Es ist ein Riss, der tiefe Trauer hinterlässt - nicht nur beim Verein selbst. »Das Wunder, auf das ich und wohl alle RWE-Fans gehofft haben, ist leider ausgeblieben«, sagte Erfurts Bürgermeister Andreas Bausewein (SPD). Auch Matthias Auth, der Präsident von Energie Cottbus, der am Samstag der erste Gegner von Rot-Weiß Erfurt im neuen Jahr gewesen wäre, hätte gern ein Fußballspiel gesehen: »Der FC Rot-Weiß Erfurt ist ein Traditionsverein im Osten, verkörpert für seine zahlreichen und leidenschaftlichen Fans seit 54 Jahren Identifikation und Stolz. Das sollte nicht so zu Ende gehen.«

Auch den Spielern stand die Enttäuschung am Mittwoch ins Gesicht geschrieben. Bis zuletzt hatten diejenigen, die noch keinen anderen Verein gefunden hatten, auf eine Kehrtwende gehofft. Am Mittwochnachmittag verließen sie dann frustriert das Steigerwaldstadion. Manche schauten dabei auf ihre Handys oder telefonierten, möglicherweise mit ihren Beratern oder anderen Vereinen. Zu denen, die noch die Kraft fanden, sich ein letztes Mal den Fragen der Journalisten zu stellen, gehörte Pierre Becken: »Ich hätte schon längst vom Hof reiten können«, sagte er dem MDR-Fernsehen. Allerdings hätten alle Spieler, die noch übrig geblieben sind, gehofft, dass es irgendwie weitergeht. Nun seien alle »brutal enttäuscht«.

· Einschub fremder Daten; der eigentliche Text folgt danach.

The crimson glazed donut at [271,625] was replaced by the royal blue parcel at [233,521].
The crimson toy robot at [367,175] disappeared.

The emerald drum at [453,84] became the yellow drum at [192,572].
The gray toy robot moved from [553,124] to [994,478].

Trainer Robin Krüger konnte seine Trauer jedenfalls kaum verbergen: »Wir müssen das jetzt verarbeiten. Die Regionalliga-Mannschaft ist innerhalb einer Woche zweimal gestorben«, sagte er mit Blick auf das Fantreffen, auf dem die Beerdigung ursprünglich bereits vollzogen werden sollte. Aber Krüger sagte noch etwas von großer Bedeutung: »Der Verein lebt, der Verein wird weiterleben.«

Tatsächlich wird RWE im Vereinsregister bleiben. Die Nachwuchsmannschaften spielen weiter, und auch das Nachwuchsleistungszentrum soll, wenn möglich, erhalten bleiben. Die jetzige U19 könnte dann in der nächsten Saison als erste Mannschaft in der Fußball-Oberliga auflaufen. Der Verein, der von oben - durch andauerndes Missmanagement seiner Führung - zerstört wurde, soll nun von unten wieder aufgebaut werden.

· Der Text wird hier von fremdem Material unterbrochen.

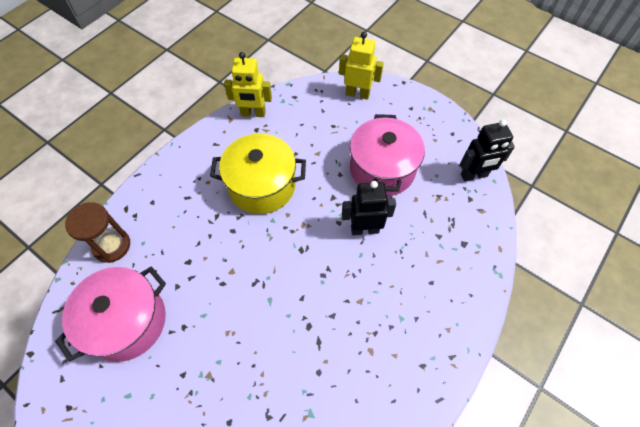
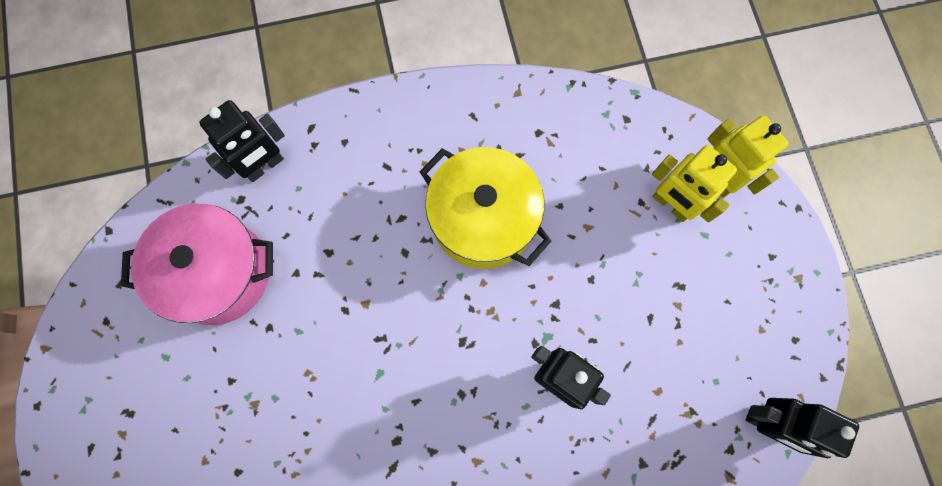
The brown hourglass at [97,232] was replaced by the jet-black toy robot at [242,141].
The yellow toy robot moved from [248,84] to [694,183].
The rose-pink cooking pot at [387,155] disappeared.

Besonders misslich ist die Lage für die Spieler. Weil die Wechselperiode nur bis zum 31. Januar andauerte, mussten sie binnen weniger Tage einen neuen Verein finden. Bereits zu Beginn der Woche hatten Morten Rüdiger (Lübeck), Rico Gladrow (Cottbus), Kapitän Lukas Novy (unbekannt) und Selim Aydemir (Menemenspor) den Klub verlassen. Bis Freitagmittag folgten zehn weiter Spieler, und der aus Düsseldorf ausgeliehene Torhüter Jannick Theißen kehrt dorthin zurück.

Das Aus von Rot-Weiß sorgt derweil dafür, dass die Meisterschaft in der Regionalliga etwas durcheinandergewirbelt wird. Alle bisher absolvierten Spiele der Erfurter wurden annulliert, die Tabelle musste entsprechend korrigiert werden. Tabellenführer bleibt Energie Cottbus (39 Punkte), Verfolger Lok Leipzig (36) rutscht aber hinter die VSG Altglienicke (38) auf den dritten Platz.